Environmental

Explosions at Arkema Chemical Plant Raise Health and Safety Concerns

Arkema chemical plant Texas flood photo by CNBC 315x210 Explosions at Arkema Chemical Plant Raise Health and Safety ConcernsExplosions at a Houston-area Arkema, Inc. chemical plant have raised health and safety concerns about the potential toxicity being released into the air.

Arkema makes adhesives found in plastics, car parts, tile, wallpaper, clothing, eyeglasses and diapers. The company also claims to be the third-largest producer of hydrogen peroxide, ABC News reports.

The chemical plant, located in Crosby, Texas, lost power as well as backup generators after Hurricane Harvey dumped flooding waters into the Houston area. According to the plant’s operator, the power loss knocked out refrigeration necessary to stabilize organic peroxides. As the temperatures rose, the chemicals became volatile, resulting in explosions.

The blasts were followed by plumes of black smoke rising from the plant, which sent more than a dozen public safety officers to the hospital for treatment. Residents within a 1.5-mile radius were evacuated, and are now raising health and safety concerns regarding the potential toxicity being released into the air.

According to records, the Occupational Safety and Health Administration (OSHA) fined Arkema nearly $110,000 for serious safety violations last February following an inspection of the facility. Out of the 10 violations cited, six of them were considered a level 10 -occupational hazards that could cause an accident or illness that would “most likely result in death or serious physical harm.” Later, OSHA reduced the fines to just over $90,000.

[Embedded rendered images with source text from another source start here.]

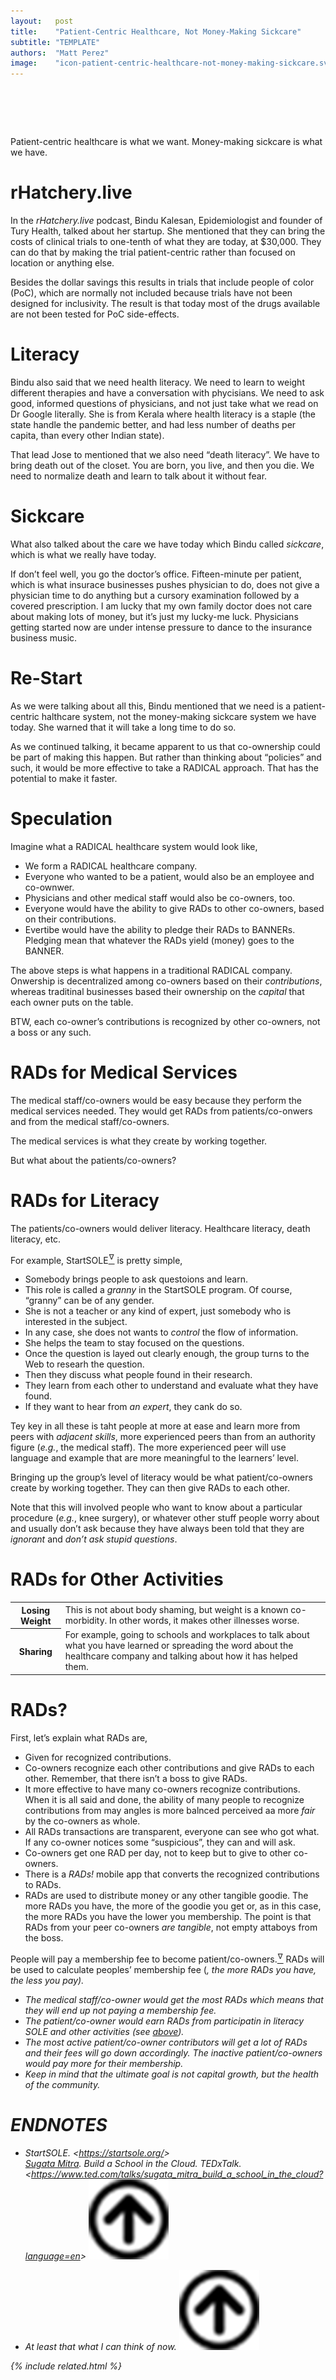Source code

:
 ```yaml
---
layout:   post
title:    "Patient-Centric Healthcare, Not Money-Making Sickcare"
subtitle: "TEMPLATE"
authors:  "Matt Perez"
image:    "icon-patient-centric-healthcare-not-money-making-sickcare.svg"
---
```


<div style="display:none;">
 <p>Patient-centric healthcare is what we need and want. Money-making sickcare is what we have.</p>
</div>

<h1>&nbsp;</h1>
 <p>Patient-centric healthcare is what we want. Money-making sickcare is what we have.</p>

<h1>rHatchery.live</h1>
 <p>In the <em>rHatchery.live</em> podcast, Bindu Kalesan, Epidemiologist and founder of Tury Health, talked about her startup. She mentioned that they can bring the costs of clinical trials to one-tenth of what they are today, at $30,000. They can do that by making the trial patient-centric rather than focused on location or anything else.</p>
 <p>Besides the dollar savings this results in trials that include people of color (PoC), which are normally not included because trials have not been designed for inclusivity. The result is that today most of the drugs available are not been tested for PoC side-effects.</p>

<h1>Literacy</h1>
 <p>Bindu also said that we need health literacy. We need to learn to weight different therapies and have a conversation with phycisians. We need to ask good, informed questions of physicians, and not just take what we read on Dr Google literally. She is from Kerala where health literacy is a staple (the state handle the pandemic better, and had less number of deaths per capita, than every other Indian state).</p>
 <p>That lead Jose to mentioned that we also need &ldquo;death literacy&rdquo;. We have to bring death out of the closet. You are born, you live, and then you die. We need to normalize death and learn to talk about it without fear.</p>

<h1>Sickcare</h1>
 <p>What also talked about the care we have today which Bindu called <em>sickcare</em>, which is what we really have today.</p>
 <p>If don&rsquo;t feel well, you go the doctor&rsquo;s office. Fifteen-minute per patient, which is what insurace businesses pushes physician to do, does not give a physician time to do anything but a cursory examination followed by a covered prescription. I am lucky that my own family doctor does not care about making lots of money, but it&rsquo;s just my lucky-me luck. Physicians getting started now are under intense pressure to dance to the insurance business music.</p>

<h1>Re-Start</h1>
 <p>As we were talking about all this, Bindu mentioned that we need is <span class="_quotespan">a patient-centric halthcare system, not the money-making sickcare system we have today.</span> She warned that <span class="_quotespan">it will take a long time to do so.</span></p>
 <p>As we continued talking, it became apparent to us that co-ownership could be part of making this happen. But rather than thinking about &ldquo;policies&rdquo; and such, it would be more effective to take a <span class="_paradigm">RADICAL</span> approach. That has the potential to make it faster.</p>

<h1>Speculation</h1>
 <p>Imagine what a <span class="_paradigm">RADICAL</span> healthcare system would look like,</p>
  <ul>
   <li>We form a <span class="_paradigm">RADICAL</span> healthcare company.</li>
   <li>Everyone who wanted to be a patient, would also be an employee and co-ownwer.</li>
   <li>Physicians and other medical staff would also be co-owners, too.</li>
   <li>Everyone would have the ability to give <span class="_paradigm">RAD</span>s to other co-owners, based on their contributions.</li>
   <li>Evertibe would have the ability to pledge their <span class="_paradigm">RAD</span>s to <span class="_paradigm">BANNER</span>s. Pledging mean that whatever the <span class="_paradigm">RAD</span>s yield (money) goes to the <span class="_paradigm">BANNER</span>.</li>
  </ul>
 <p>The above steps is what happens in a traditional <span class="_paradigm">RADICAL</span> company. Onwership is decentralized among co-owners based on their <em>contributions</em>, whereas traditinal businesses based their ownership on the <em>capital</em> that each owner puts on the table.</p>
 <p>BTW, each co-owner&rsquo;s contributions is recognized by other co-owners, not a boss or any such.</p>

<h1><span class="_paradigm">RAD</span>s for Medical Services</h1>
 <p>The medical staff/co-owners would be easy because they perform the medical services needed. They would get <span class="_paradigm">RAD</span>s from patients/co-onwers and from the medical staff/co-owners.</p>
 <p>The medical services is what they create by working together.</p>
 <p>But what about the patients/co-owners?</p>

<h1><span class="_paradigm">RAD</span>s for Literacy</h1>
 <p>The patients/co-owners would deliver literacy. Healthcare literacy, death literacy, etc.</p>
 <p>For example, StartSOLE<a href="#en01"><sup id="bm01">&hairsp;&nabla;&hairsp;</sup></a> is pretty simple,</p>
  <ul>
   <li>Somebody brings people to ask questoions and learn.</li>
   <li>This role is called a <em>granny</em> in the StartSOLE program. Of course, &ldquo;granny&rdquo; can be of any gender.</li>
   <li>She is not a teacher or any kind of expert, just somebody who is interested in the subject.</li>
   <li>In any case, she does not wants to <em>control</em> the flow of information.</li>
   <li>She helps the team to stay focused on the questions.</li>
   <li>Once the question is layed out clearly enough, the group turns to the Web to researh the question.</li>
   <li>Then they discuss what people found in their research.</li>
   <li>They learn from each other to understand and evaluate what they have found.</li>
   <li>If they want to hear from <em>an expert</em>, they cank do so.</li>
  </ul>
 <p>Tey key in all these is taht people at more at ease and learn more from peers with <em>adjacent skills</em>, more experienced peers than from an authority figure (<em>e.g.</em>, the medical staff). The more experienced peer will use language and example that are more meaningful to the learners&rsquo; level.</p>
 <p>Bringing up the group&rsquo;s level of literacy would be what patient/co-owners create by working together. They can then give <span class="_paradigm">RAD</span>s to each other.</p>
 <p>Note that this will involved people who want to know about a particular procedure (<em>e.g.</em>, knee surgery), or whatever other stuff people worry about and usually don&rsquo;t ask because they have always been told that they are <em>ignorant</em> and <em>don&rsquo;t ask stupid questions</em>.</p>

<h1 id="rads-for-other-activities"><span class="_paradigm">RAD</span>s for Other Activities</h1>
 <div class="_center">
  <table class="_background">
   <tr>
    <th>Losing Weight</th>
    <td>This is not about body shaming, but weight is a known co-morbidity. In other words, it makes other illnesses worse.</td>
   </tr>
   <tr>
    <th>Sharing</th>
    <td>For example, going to schools and workplaces to talk about what you have learned or spreading the word about the healthcare company and talking about how it has helped them.</td>
   </tr>
  </table>
 </div>

<h1><span class="_paradigm">RAD</span>s?</h1>
 <p>First, let&rsquo;s explain what <span class="_paradigm">RAD</span>s are,</p>
  <ul>
   <li>Given for recognized contributions.</li>
   <li>Co-owners recognize each other contributions and give <span class="_paradigm">RAD</span>s to each other. Remember, that there isn&rsquo;t a boss to give <span class="_paradigm">RAD</span>s.</li>
   <li>It more effective to have many co-owners recognize contributions. When it is all said and done, the ability of many people to recognize contributions from may angles is more balnced perceived aa more <em>fair</em> by the co-owners as whole.</li>
   <li>All RADs transactions are transparent, everyone can see who got what. If any co-owner notices some &ldquo;suspicious&rdquo;, they can and will ask.</li>
   <li>Co-owners get one <span class="_paradigm">RAD</span> per day, not to keep but to give to other co-owners.</li>
   <li>There is a <em><span class="_paradigm">RAD</span>s!</em> mobile app that converts the recognized contributions to <span class="_paradigm">RAD</span>s.</li>
   <li><span class="_paradigm">RAD</span>s are used to distribute money or any other tangible goodie. The more <span class="_paradigm">RAD</span>s you have, the more of the goodie you get or, as in this case, the more <span class="_paradigm">RAD</span>s you have the lower you membership. The point is that <span class="_paradigm">RAD</span>s from your peer co-owners <em>are tangible</em>, not empty attaboys from the boss.</li>
  </ul>
 <p>People will pay a membership fee to become patient/co-owners.<a href="#en02"><sup id="bm02">&hairsp;&nabla;&hairsp;</sup></a> <span class="_paradigm">RAD</span>s will be used to calculate peoples&rsquo; membership fee (<em>, the more <span class="_paradigm">RAD</span>s you have, the less you pay).</p>
  <ul>
   <li>The medical staff/co-owner would get the most <span class="_paradigm">RAD</span>s which means that they will end up not paying a membership fee.</li>
   <li>The patient/co-owner would earn <span class="_paradigm">RAD</span>s from participatin in literacy SOLE and other activities (see <a href="rads-for-other-activities">above</a>).</li>
   <li>The most active patient/co-owner contributors will get a lot of <span class="_paradigm">RAD</span>s and their fees will go down accordingly. The inactive patient/co-owners would pay more for their membership.</li>
   <li>Keep in mind that the ultimate goal is not capital growth, but the <em>health</em> of the community.</li>
  </ul>

<!--
<h1>A Short Story</h1>
  <p>Where I grew up, we paid a monthly fee for our healthcare to a local clinic (a block and a half from our house). Anything they could not handle, they referred us to specialists and we paid nothing or very little. My family could afford that on a teacher’s salary and my paternal grandparents, who were retired, could afford as well.</p>
-->

<h1 class="_section">ENDNOTES</h1>
 <ul>
  <li id="en01">
   <p class="_list-item">
    StartSOLE.
    &lt;<a href="https://startsole.org/" target="_blank">https://startsole.org/</a>&gt;
    <br>
    <a href="https://www.ted.com/speakers/sugata_mitra">Sugata Mitra</a>.
    <em>Build a School in the Cloud</em>.
    TEDxTalk.
    &lt;<a href="https://www.ted.com/talks/sugata_mitra_build_a_school_in_the_cloud?language=en" target="_blank">https://www.ted.com/talks/sugata_mitra_build_a_school_in_the_cloud?language=en</a>&gt;
    <a class="_uparrow" href="#bm01"><img src="/assets/img/arrow-up-icon.png"></a>
   </p>
  </li>
  <li id="en02">
   <p class="_list-item">
    At least that what I can think of now.
    <a class="_uparrow" href="#bm02"><img src="/assets/img/arrow-up-icon.png"></a>
   </p>
  </li>
 </ul>

{% include related.html %}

Investors in the company were warned in last year’s annual securities filings that the facility was at risk for “accidents, fires, explosions and pollution” due to the nature of the chemicals it utilizes. They were also warned that any accidents had the potential to result in compensation claims, lawsuits and delays in production.

“This is a significant player,” said Mark Eramo, a vice president of IHS Markit, a financial services company. “A responsible operator that has unfortunately faced an unprecedented situation.”